Work request – Scan the records below for the string "complex" and return every line where it appears.

(Rendered images with source text)
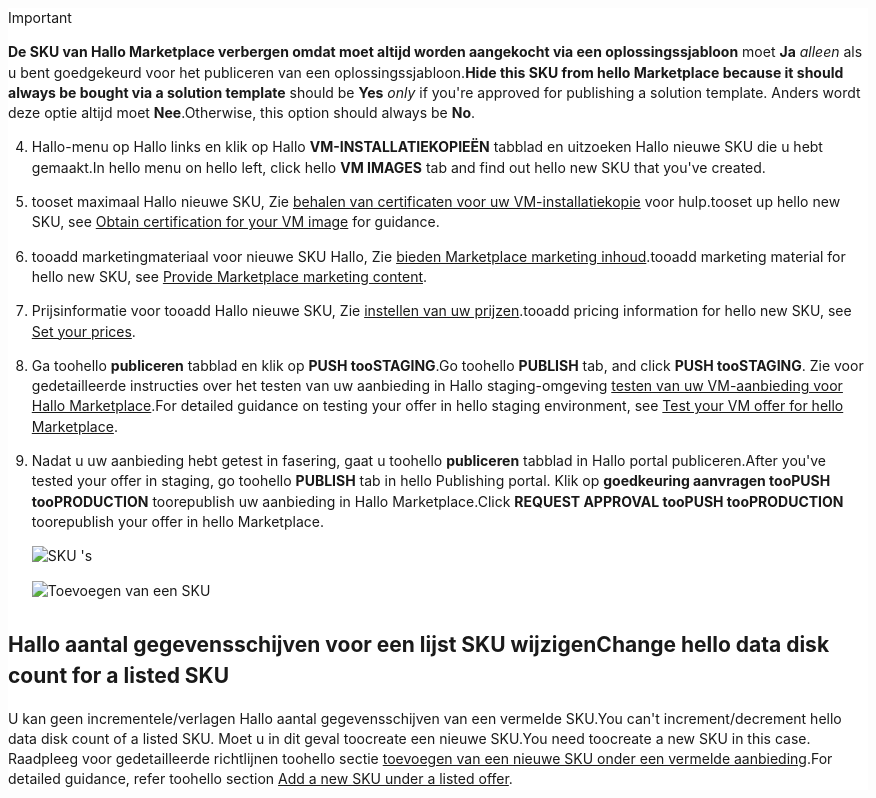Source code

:    > [!IMPORTANT]
   > <span data-ttu-id="dc9a9-272">**De SKU van Hallo Marketplace verbergen omdat moet altijd worden aangekocht via een oplossingssjabloon** moet **Ja** *alleen* als u bent goedgekeurd voor het publiceren van een oplossingssjabloon.</span><span class="sxs-lookup"><span data-stu-id="dc9a9-272">**Hide this SKU from hello Marketplace because it should always be bought via a solution template** should be **Yes** *only* if you're approved for publishing a solution template.</span></span> <span data-ttu-id="dc9a9-273">Anders wordt deze optie altijd moet **Nee**.</span><span class="sxs-lookup"><span data-stu-id="dc9a9-273">Otherwise, this option should always be **No**.</span></span>
   >
   >
4. <span data-ttu-id="dc9a9-274">Hallo-menu op Hallo links en klik op Hallo **VM-INSTALLATIEKOPIEËN** tabblad en uitzoeken Hallo nieuwe SKU die u hebt gemaakt.</span><span class="sxs-lookup"><span data-stu-id="dc9a9-274">In hello menu on hello left, click hello **VM IMAGES** tab and find out hello new SKU that you've created.</span></span>
5. <span data-ttu-id="dc9a9-275">tooset maximaal Hallo nieuwe SKU, Zie [behalen van certificaten voor uw VM-installatiekopie](marketplace-publishing-vm-image-creation.md#5-obtain-certification-for-your-vm-image) voor hulp.</span><span class="sxs-lookup"><span data-stu-id="dc9a9-275">tooset up hello new SKU, see [Obtain certification for your VM image](marketplace-publishing-vm-image-creation.md#5-obtain-certification-for-your-vm-image) for guidance.</span></span>
6. <span data-ttu-id="dc9a9-276">tooadd marketingmateriaal voor nieuwe SKU Hallo, Zie [bieden Marketplace marketing inhoud](marketplace-publishing-push-to-staging.md#step-1-provide-marketplace-marketing-content).</span><span class="sxs-lookup"><span data-stu-id="dc9a9-276">tooadd marketing material for hello new SKU, see [Provide Marketplace marketing content](marketplace-publishing-push-to-staging.md#step-1-provide-marketplace-marketing-content).</span></span>
7. <span data-ttu-id="dc9a9-277">Prijsinformatie voor tooadd Hallo nieuwe SKU, Zie [instellen van uw prijzen](marketplace-publishing-push-to-staging.md#step-2-set-your-prices).</span><span class="sxs-lookup"><span data-stu-id="dc9a9-277">tooadd pricing information for hello new SKU, see [Set your prices](marketplace-publishing-push-to-staging.md#step-2-set-your-prices).</span></span>
8. <span data-ttu-id="dc9a9-278">Ga toohello **publiceren** tabblad en klik op **PUSH tooSTAGING**.</span><span class="sxs-lookup"><span data-stu-id="dc9a9-278">Go toohello **PUBLISH** tab, and click **PUSH tooSTAGING**.</span></span> <span data-ttu-id="dc9a9-279">Zie voor gedetailleerde instructies over het testen van uw aanbieding in Hallo staging-omgeving [testen van uw VM-aanbieding voor Hallo Marketplace](marketplace-publishing-vm-image-test-in-staging.md).</span><span class="sxs-lookup"><span data-stu-id="dc9a9-279">For detailed guidance on testing your offer in hello staging environment, see [Test your VM offer for hello Marketplace](marketplace-publishing-vm-image-test-in-staging.md).</span></span>
9. <span data-ttu-id="dc9a9-280">Nadat u uw aanbieding hebt getest in fasering, gaat u toohello **publiceren** tabblad in Hallo portal publiceren.</span><span class="sxs-lookup"><span data-stu-id="dc9a9-280">After you've tested your offer in staging, go toohello **PUBLISH** tab in hello Publishing portal.</span></span> <span data-ttu-id="dc9a9-281">Klik op **goedkeuring aanvragen tooPUSH tooPRODUCTION** toorepublish uw aanbieding in Hallo Marketplace.</span><span class="sxs-lookup"><span data-stu-id="dc9a9-281">Click **REQUEST APPROVAL tooPUSH tooPRODUCTION** toorepublish your offer in hello Marketplace.</span></span>

    ![SKU 's](media/marketplace-publishing-vm-image-post-publishing/img03_09-01.png)

    ![Toevoegen van een SKU](media/marketplace-publishing-vm-image-post-publishing/img03_09-02.png)

## <a name="change-hello-data-disk-count-for-a-listed-sku"></a><span data-ttu-id="dc9a9-284">Hallo aantal gegevensschijven voor een lijst SKU wijzigen</span><span class="sxs-lookup"><span data-stu-id="dc9a9-284">Change hello data disk count for a listed SKU</span></span>
<span data-ttu-id="dc9a9-285">U kan geen incrementele/verlagen Hallo aantal gegevensschijven van een vermelde SKU.</span><span class="sxs-lookup"><span data-stu-id="dc9a9-285">You can't increment/decrement hello data disk count of a listed SKU.</span></span> <span data-ttu-id="dc9a9-286">Moet u in dit geval toocreate een nieuwe SKU.</span><span class="sxs-lookup"><span data-stu-id="dc9a9-286">You need toocreate a new SKU in this case.</span></span> <span data-ttu-id="dc9a9-287">Raadpleeg voor gedetailleerde richtlijnen toohello sectie [toevoegen van een nieuwe SKU onder een vermelde aanbieding](#add-a-new-sku-under-a-listed-offer).</span><span class="sxs-lookup"><span data-stu-id="dc9a9-287">For detailed guidance, refer toohello section [Add a new SKU under a listed offer](#add-a-new-sku-under-a-listed-offer).</span></span>
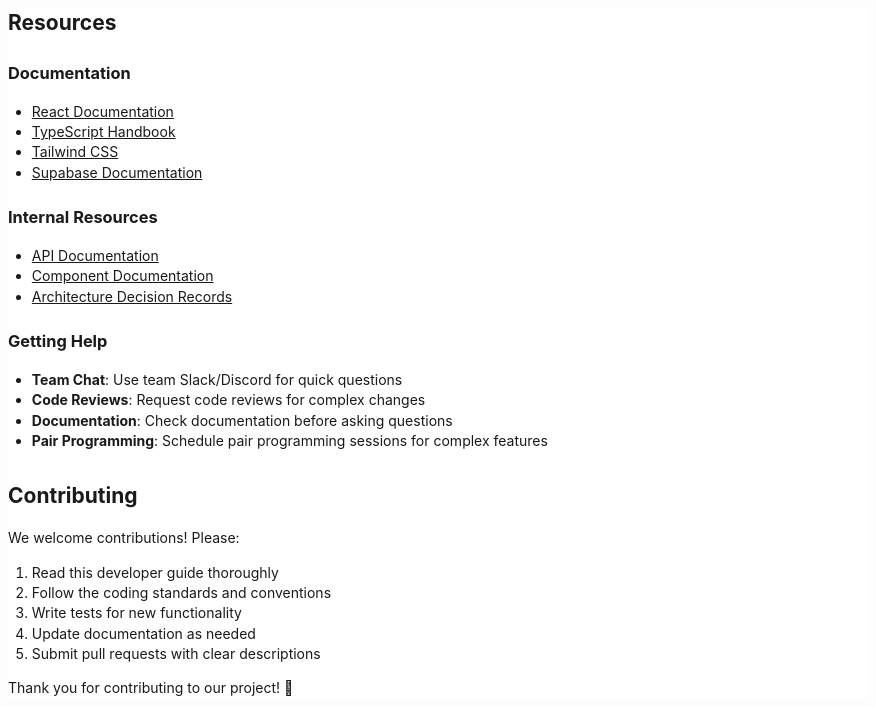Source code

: ## Resources

### Documentation

- [React Documentation](https://react.dev/)
- [TypeScript Handbook](https://www.typescriptlang.org/docs/)
- [Tailwind CSS](https://tailwindcss.com/docs)
- [Supabase Documentation](https://supabase.com/docs)

### Internal Resources

- [API Documentation](./api/README.md)
- [Component Documentation](./components/README.md)
- [Architecture Decision Records](./architecture/)

### Getting Help

- **Team Chat**: Use team Slack/Discord for quick questions
- **Code Reviews**: Request code reviews for complex changes
- **Documentation**: Check documentation before asking questions
- **Pair Programming**: Schedule pair programming sessions for complex features

## Contributing

We welcome contributions! Please:

1. Read this developer guide thoroughly
2. Follow the coding standards and conventions
3. Write tests for new functionality
4. Update documentation as needed
5. Submit pull requests with clear descriptions

Thank you for contributing to our project! 🚀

Response to this exercise –
- **Code Reviews**: Request code reviews for complex changes
- **Pair Programming**: Schedule pair programming sessions for complex features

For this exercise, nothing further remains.